Капендюхин наслаждался знанием тайны, и от полноты удовольствия его усатое лицо смешно надулось. Он долго мучил любопытство монахини, возбуждая в ней тревогу, и наконец как-то вдруг вдохновенно объяснил:
— Спортился главный телеграф у Петербурге. Комета, знаете, ходит там, так вот та комета задела башню, откуда все проволоки, — да вы же знаете телеграф, что мне говорить, вы же разумная женщина!

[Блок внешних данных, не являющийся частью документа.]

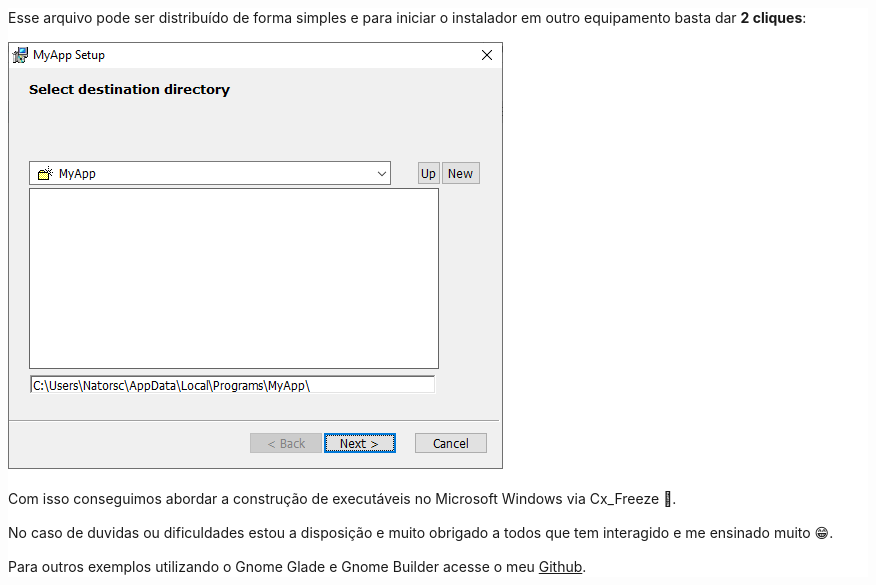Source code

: Esse arquivo pode ser distribuído de forma simples e para iniciar o instalador em outro equipamento basta dar **2 cliques**:

![Executando o pacote msi](./imgs/cxfreeze/windows/msi-install.png)

Com isso conseguimos abordar a construção de executáveis no Microsoft Windows via Cx_Freeze :tada:.

No caso de duvidas ou dificuldades estou a disposição e muito obrigado a todos que tem interagido e me ensinado muito :grin:.

Para outros exemplos utilizando o Gnome Glade e Gnome Builder acesse o meu [Github](https://github.com/natorsc/gui-python-gtk).
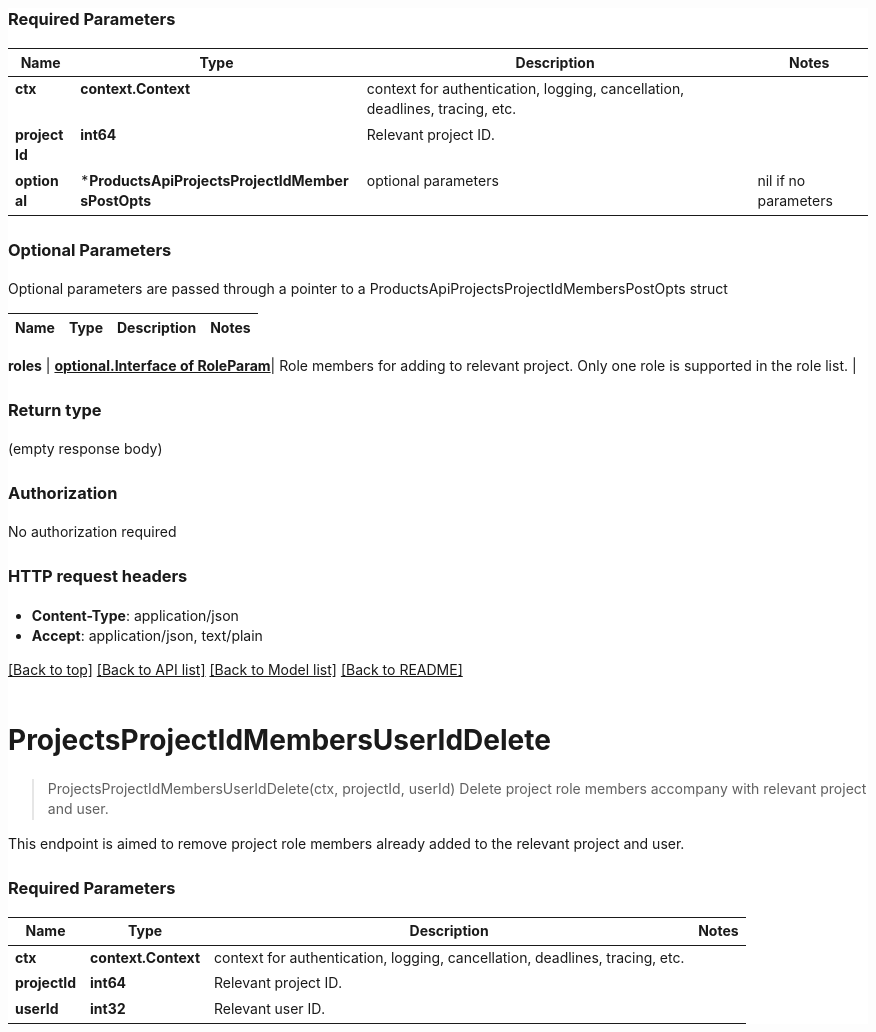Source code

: ### Required Parameters

Name | Type | Description  | Notes
------------- | ------------- | ------------- | -------------
 **ctx** | **context.Context** | context for authentication, logging, cancellation, deadlines, tracing, etc.
  **projectId** | **int64**| Relevant project ID. | 
 **optional** | ***ProductsApiProjectsProjectIdMembersPostOpts** | optional parameters | nil if no parameters

### Optional Parameters
Optional parameters are passed through a pointer to a ProductsApiProjectsProjectIdMembersPostOpts struct

Name | Type | Description  | Notes
------------- | ------------- | ------------- | -------------

 **roles** | [**optional.Interface of RoleParam**](RoleParam.md)| Role members for adding to relevant project. Only one role is supported in the role list. | 

### Return type

 (empty response body)

### Authorization

No authorization required

### HTTP request headers

 - **Content-Type**: application/json
 - **Accept**: application/json, text/plain

[[Back to top]](#) [[Back to API list]](../README.md#documentation-for-api-endpoints) [[Back to Model list]](../README.md#documentation-for-models) [[Back to README]](../README.md)

# **ProjectsProjectIdMembersUserIdDelete**
> ProjectsProjectIdMembersUserIdDelete(ctx, projectId, userId)
Delete project role members accompany with relevant project and user.

This endpoint is aimed to remove project role members already added to the relevant project and user. 

### Required Parameters

Name | Type | Description  | Notes
------------- | ------------- | ------------- | -------------
 **ctx** | **context.Context** | context for authentication, logging, cancellation, deadlines, tracing, etc.
  **projectId** | **int64**| Relevant project ID. | 
  **userId** | **int32**| Relevant user ID. |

Мать Левкадия растерянно и недоверчиво посмотрела на него снизу вверх и — рассердилась уже до слез.
— Я, батюшка мой, не женщина, а монахиня, да-а… а смеяться надо мною — грех тебе!
Сконфузив городового, она уехала, а через несколько минут о событии уже знали на базаре, праздное любопытство было возбуждено, и торговцы, один за другим, пошли смотреть на почту. Они останавливались посреди улицы, задрав головы рассматривали уставленные цветами окна квартиры почтмейстера и до того надоели Капендюхииу расспросами о событии, что он рассердился, изругался, вынул записную книжку и, несколько раз облизав карандаш, написал в ней:
«Его благородыю ваше благор пришел народ лезет меня осаживает и пускает слухи. Не могу справится тишину порядок нарушають Капендюхин».
Потом он неожиданно схватил за шиворот сына бондаря Селезнева, озорника Гришку, и, делая вид, будто дерет его за уши, шепнул мальчику:
— Беги у полицию, на, отдай помощнику записку — пятак дам, живо!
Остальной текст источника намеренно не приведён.